List & Monetize Your Skill
Submit your Claude Code skill and start earning
Use Cases▌
Task Automation & Efficiency
Automate repetitive workflows and reduce manual effort
Example
Generate reports, summarize documents, draft communications
Save 3-5 hours per week on routine tasks
Knowledge Enhancement
Learn new skills, understand complex topics, get expert guidance
Example
Explain concepts, provide examples, suggest learning resources
Accelerate learning and skill development by 2x
Quality Improvement
Enhance output quality through reviews, suggestions, and refinements
Example
Review drafts, suggest improvements, catch errors
Improve work quality by 30-40% with less effort
Implementation Guide▌
Prerequisites
- ›Claude Desktop or compatible AI client with skill support
- ›Clear understanding of task or problem to solve
- ›Willingness to iterate and refine outputs
Time Estimate
15-45 minutes depending on use case complexity
Installation Steps
- 1.Install skill using provided installation command
- 2.Test with simple use case relevant to your work
- 3.Evaluate output quality and relevance
- 4.Iterate on prompts to improve results
- 5.Integrate into regular workflow if valuable
Common Pitfalls
- ⚠Expecting perfect results without iteration
- ⚠Not providing enough context in prompts
- ⚠Using skill for tasks outside its intended scope
- ⚠Accepting outputs without review and validation
Best Practices▌
✓ Do
- +Start with clear, specific prompts
- +Provide relevant context and constraints
- +Review and refine all outputs before using
- +Iterate to improve output quality
- +Document successful prompt patterns
✗ Don't
- −Don't use without understanding skill limitations
- −Don't skip validation of outputs
- −Don't share sensitive information in prompts
- −Don't expect skill to replace human judgment
💡 Pro Tips
- ★Be specific about desired format and style
- ★Ask for multiple options to choose from
- ★Request explanations to understand reasoning
- ★Combine AI efficiency with human expertise
When to Use This▌
✓ Use When
Use when skill capabilities match your task, clear ROI on time saved, and you can validate outputs. Best for repetitive tasks, learning, and quality improvement.
✗ Avoid When
Avoid when task requires deep expertise you can't validate, involves sensitive decisions, or when learning process is more valuable than speed of completion.
Learning Path▌
- 1Familiarize yourself with skill capabilities and limitations
- 2Start with low-risk, non-critical tasks
- 3Progress to more complex and valuable use cases
- 4Build expertise through regular use and experimentation
Discussion
Product Hunt–style comments (not star reviews)- No comments yet — start the thread.
Ratings
4.5★★★★★61 reviews- ★★★★★Xiao Taylor· Dec 28, 2024
Solid pick for teams standardizing on skills: performing-service-account-audit is focused, and the summary matches what you get after install.

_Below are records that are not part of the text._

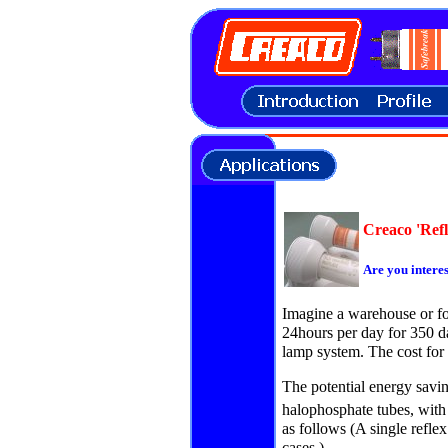
Creaco 'Refl
Are you intere
Imagine a warehouse or foo
24hours per day for 350 d
lamp system. The cost for a
The potential energy savi
halophosphate tubes, with
as follows (A single reflex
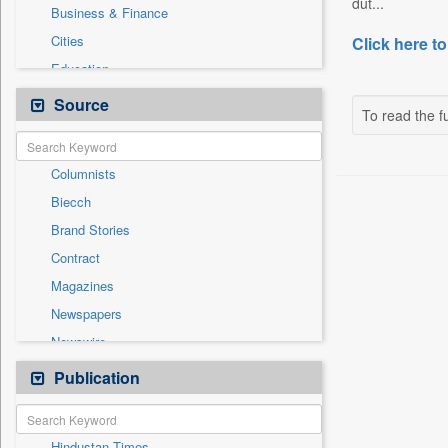
dut...
Business & Finance
Cities
Click here to
Education
Employment
Source
To read the fu
Entertainment
General News
Columnists
Government News
Biecch
National
Brand Stories
Others
Contract
Press Release
Magazines
Real Estate & Construction
Newspapers
Sports
Newswire
Technology
Online News
Publication
Travel
Patentwipo
Press Release
Hindustan Times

- ★★★★★Nia Sharma· Dec 28, 2024
performing-service-account-audit reduced setup friction for our internal harness; good balance of opinion and flexibility.
- ★★★★★Aditi Khan· Dec 12, 2024
We added performing-service-account-audit from the explainx registry; install was straightforward and the SKILL.md answered most questions upfront.

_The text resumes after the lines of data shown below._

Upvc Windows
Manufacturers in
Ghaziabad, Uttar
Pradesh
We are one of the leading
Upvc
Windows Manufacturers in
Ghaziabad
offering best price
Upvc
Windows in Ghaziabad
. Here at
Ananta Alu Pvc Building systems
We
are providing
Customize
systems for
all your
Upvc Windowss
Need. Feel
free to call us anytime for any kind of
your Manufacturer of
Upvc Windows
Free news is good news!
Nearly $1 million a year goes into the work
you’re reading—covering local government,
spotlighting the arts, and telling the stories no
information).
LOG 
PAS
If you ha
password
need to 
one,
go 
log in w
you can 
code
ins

- ★★★★★Aanya Park· Nov 19, 2024
Registry listing for performing-service-account-audit matched our evaluation — installs cleanly and behaves as described in the markdown.
- ★★★★★Daniel Rao· Nov 19, 2024
We added performing-service-account-audit from the explainx registry; install was straightforward and the SKILL.md answered most questions upfront.

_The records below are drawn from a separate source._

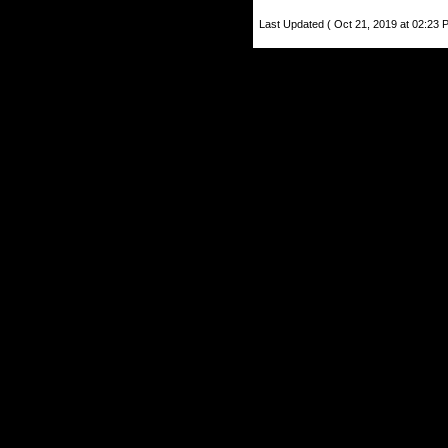
Last Updated ( Oct 21, 2019 at 02:23 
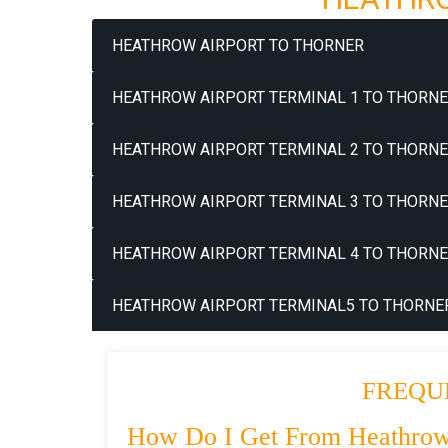
HEATHROW AIRPORT TO THORNER
HEATHROW AIRPORT TERMINAL 1 TO THORNE
HEATHROW AIRPORT TERMINAL 2 TO THORNE
HEATHROW AIRPORT TERMINAL 3 TO THORNE
HEATHROW AIRPORT TERMINAL 4 TO THORNE
HEATHROW AIRPORT TERMINAL5 TO THORNER
FREQU
How Do I Get From Heathrow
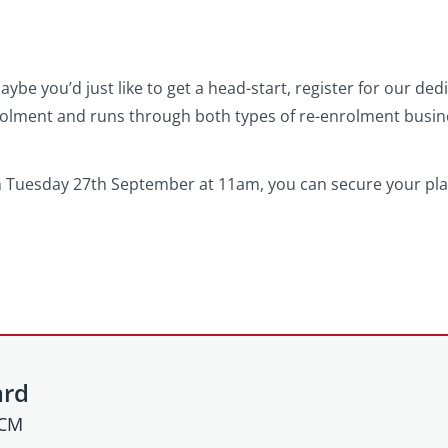
ybe you’d just like to get a head-start, register for our de
rolment and runs through both types of re-enrolment busi
n Tuesday 27th September at 11am, you can secure your plac
ard
HCM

- ★★★★★Aanya Huang· Nov 11, 2024
performing-service-account-audit fits our agent workflows well — practical, well scoped, and easy to wire into existing repos.
- ★★★★★Xiao Thomas· Nov 3, 2024
performing-service-account-audit reduced setup friction for our internal harness; good balance of opinion and flexibility.
- ★★★★★Xiao Lopez· Oct 22, 2024
performing-service-account-audit is among the better-maintained entries we tried; worth keeping pinned for repeat workflows.
- ★★★★★Aditi Park· Oct 10, 2024
Useful defaults in performing-service-account-audit — fewer surprises than typical one-off scripts, and it plays nicely with `npx skills` flows.
- ★★★★★Ira Singh· Oct 10, 2024
Keeps context tight: performing-service-account-audit is the kind of skill you can hand to a new teammate without a long onboarding doc.